» Task instructions: A faithful transcription of all lines below is the expected answer.

**** Data for processing ****

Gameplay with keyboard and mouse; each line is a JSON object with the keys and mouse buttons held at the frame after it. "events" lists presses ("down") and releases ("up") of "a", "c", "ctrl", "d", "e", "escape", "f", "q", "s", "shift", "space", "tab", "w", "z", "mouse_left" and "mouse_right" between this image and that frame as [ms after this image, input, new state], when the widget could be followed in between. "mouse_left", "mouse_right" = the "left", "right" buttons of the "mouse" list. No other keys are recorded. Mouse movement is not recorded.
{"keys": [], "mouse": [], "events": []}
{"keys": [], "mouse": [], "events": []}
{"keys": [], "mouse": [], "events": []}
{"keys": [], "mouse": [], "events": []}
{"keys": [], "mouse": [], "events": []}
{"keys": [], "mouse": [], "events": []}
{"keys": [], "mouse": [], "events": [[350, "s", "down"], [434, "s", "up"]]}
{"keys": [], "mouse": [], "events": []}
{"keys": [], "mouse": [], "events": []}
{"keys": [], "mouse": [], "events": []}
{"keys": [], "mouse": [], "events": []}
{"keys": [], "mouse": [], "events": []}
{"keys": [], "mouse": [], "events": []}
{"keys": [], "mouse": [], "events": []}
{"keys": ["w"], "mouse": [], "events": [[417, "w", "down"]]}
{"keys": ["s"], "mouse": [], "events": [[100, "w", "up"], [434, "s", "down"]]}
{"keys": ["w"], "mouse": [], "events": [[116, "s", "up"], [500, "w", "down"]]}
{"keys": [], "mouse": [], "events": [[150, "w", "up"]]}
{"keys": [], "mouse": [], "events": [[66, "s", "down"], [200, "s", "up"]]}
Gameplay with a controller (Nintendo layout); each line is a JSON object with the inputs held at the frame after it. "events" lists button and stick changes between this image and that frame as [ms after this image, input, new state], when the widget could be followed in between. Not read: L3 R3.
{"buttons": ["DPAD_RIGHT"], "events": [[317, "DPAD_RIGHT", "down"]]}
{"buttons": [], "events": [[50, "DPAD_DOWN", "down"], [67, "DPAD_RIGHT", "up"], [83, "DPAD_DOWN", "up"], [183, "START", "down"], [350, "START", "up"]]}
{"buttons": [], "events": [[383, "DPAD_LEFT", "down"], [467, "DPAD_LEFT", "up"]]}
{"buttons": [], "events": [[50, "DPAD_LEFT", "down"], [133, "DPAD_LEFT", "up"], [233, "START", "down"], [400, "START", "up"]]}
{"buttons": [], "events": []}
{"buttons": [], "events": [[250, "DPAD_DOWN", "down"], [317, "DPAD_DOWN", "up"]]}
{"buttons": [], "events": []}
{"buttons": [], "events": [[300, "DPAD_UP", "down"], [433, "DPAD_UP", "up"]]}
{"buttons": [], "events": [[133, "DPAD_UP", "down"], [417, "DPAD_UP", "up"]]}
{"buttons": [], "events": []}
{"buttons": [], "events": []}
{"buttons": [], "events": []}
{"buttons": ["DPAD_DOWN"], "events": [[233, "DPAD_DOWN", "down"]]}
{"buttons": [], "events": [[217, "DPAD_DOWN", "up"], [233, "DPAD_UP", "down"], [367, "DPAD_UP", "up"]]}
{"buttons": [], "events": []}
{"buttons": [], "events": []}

****

» Output of the task:
Gameplay with keyboard and mouse; each line is a JSON object with the keys and mouse buttons held at the frame after it. "events" lists presses ("down") and releases ("up") of "a", "c", "ctrl", "d", "e", "escape", "f", "q", "s", "shift", "space", "tab", "w", "z", "mouse_left" and "mouse_right" between this image and that frame as [ms after this image, input, new state], when the widget could be followed in between. "mouse_left", "mouse_right" = the "left", "right" buttons of the "mouse" list. No other keys are recorded. Mouse movement is not recorded.
{"keys": [], "mouse": [], "events": []}
{"keys": [], "mouse": [], "events": []}
{"keys": [], "mouse": [], "events": []}
{"keys": [], "mouse": [], "events": []}
{"keys": [], "mouse": [], "events": []}
{"keys": [], "mouse": [], "events": []}
{"keys": [], "mouse": [], "events": [[350, "s", "down"], [434, "s", "up"]]}
{"keys": [], "mouse": [], "events": []}
{"keys": [], "mouse": [], "events": []}
{"keys": [], "mouse": [], "events": []}
{"keys": [], "mouse": [], "events": []}
{"keys": [], "mouse": [], "events": []}
{"keys": [], "mouse": [], "events": []}
{"keys": [], "mouse": [], "events": []}
{"keys": ["w"], "mouse": [], "events": [[417, "w", "down"]]}
{"keys": ["s"], "mouse": [], "events": [[100, "w", "up"], [434, "s", "down"]]}
{"keys": ["w"], "mouse": [], "events": [[116, "s", "up"], [500, "w", "down"]]}
{"keys": [], "mouse": [], "events": [[150, "w", "up"]]}
{"keys": [], "mouse": [], "events": [[66, "s", "down"], [200, "s", "up"]]}
Gameplay with a controller (Nintendo layout); each line is a JSON object with the inputs held at the frame after it. "events" lists button and stick changes between this image and that frame as [ms after this image, input, new state], when the widget could be followed in between. Not read: L3 R3.
{"buttons": ["DPAD_RIGHT"], "events": [[317, "DPAD_RIGHT", "down"]]}
{"buttons": [], "events": [[50, "DPAD_DOWN", "down"], [67, "DPAD_RIGHT", "up"], [83, "DPAD_DOWN", "up"], [183, "START", "down"], [350, "START", "up"]]}
{"buttons": [], "events": [[383, "DPAD_LEFT", "down"], [467, "DPAD_LEFT", "up"]]}
{"buttons": [], "events": [[50, "DPAD_LEFT", "down"], [133, "DPAD_LEFT", "up"], [233, "START", "down"], [400, "START", "up"]]}
{"buttons": [], "events": []}
{"buttons": [], "events": [[250, "DPAD_DOWN", "down"], [317, "DPAD_DOWN", "up"]]}
{"buttons": [], "events": []}
{"buttons": [], "events": [[300, "DPAD_UP", "down"], [433, "DPAD_UP", "up"]]}
{"buttons": [], "events": [[133, "DPAD_UP", "down"], [417, "DPAD_UP", "up"]]}
{"buttons": [], "events": []}
{"buttons": [], "events": []}
{"buttons": [], "events": []}
{"buttons": ["DPAD_DOWN"], "events": [[233, "DPAD_DOWN", "down"]]}
{"buttons": [], "events": [[217, "DPAD_DOWN", "up"], [233, "DPAD_UP", "down"], [367, "DPAD_UP", "up"]]}
{"buttons": [], "events": []}
{"buttons": [], "events": []}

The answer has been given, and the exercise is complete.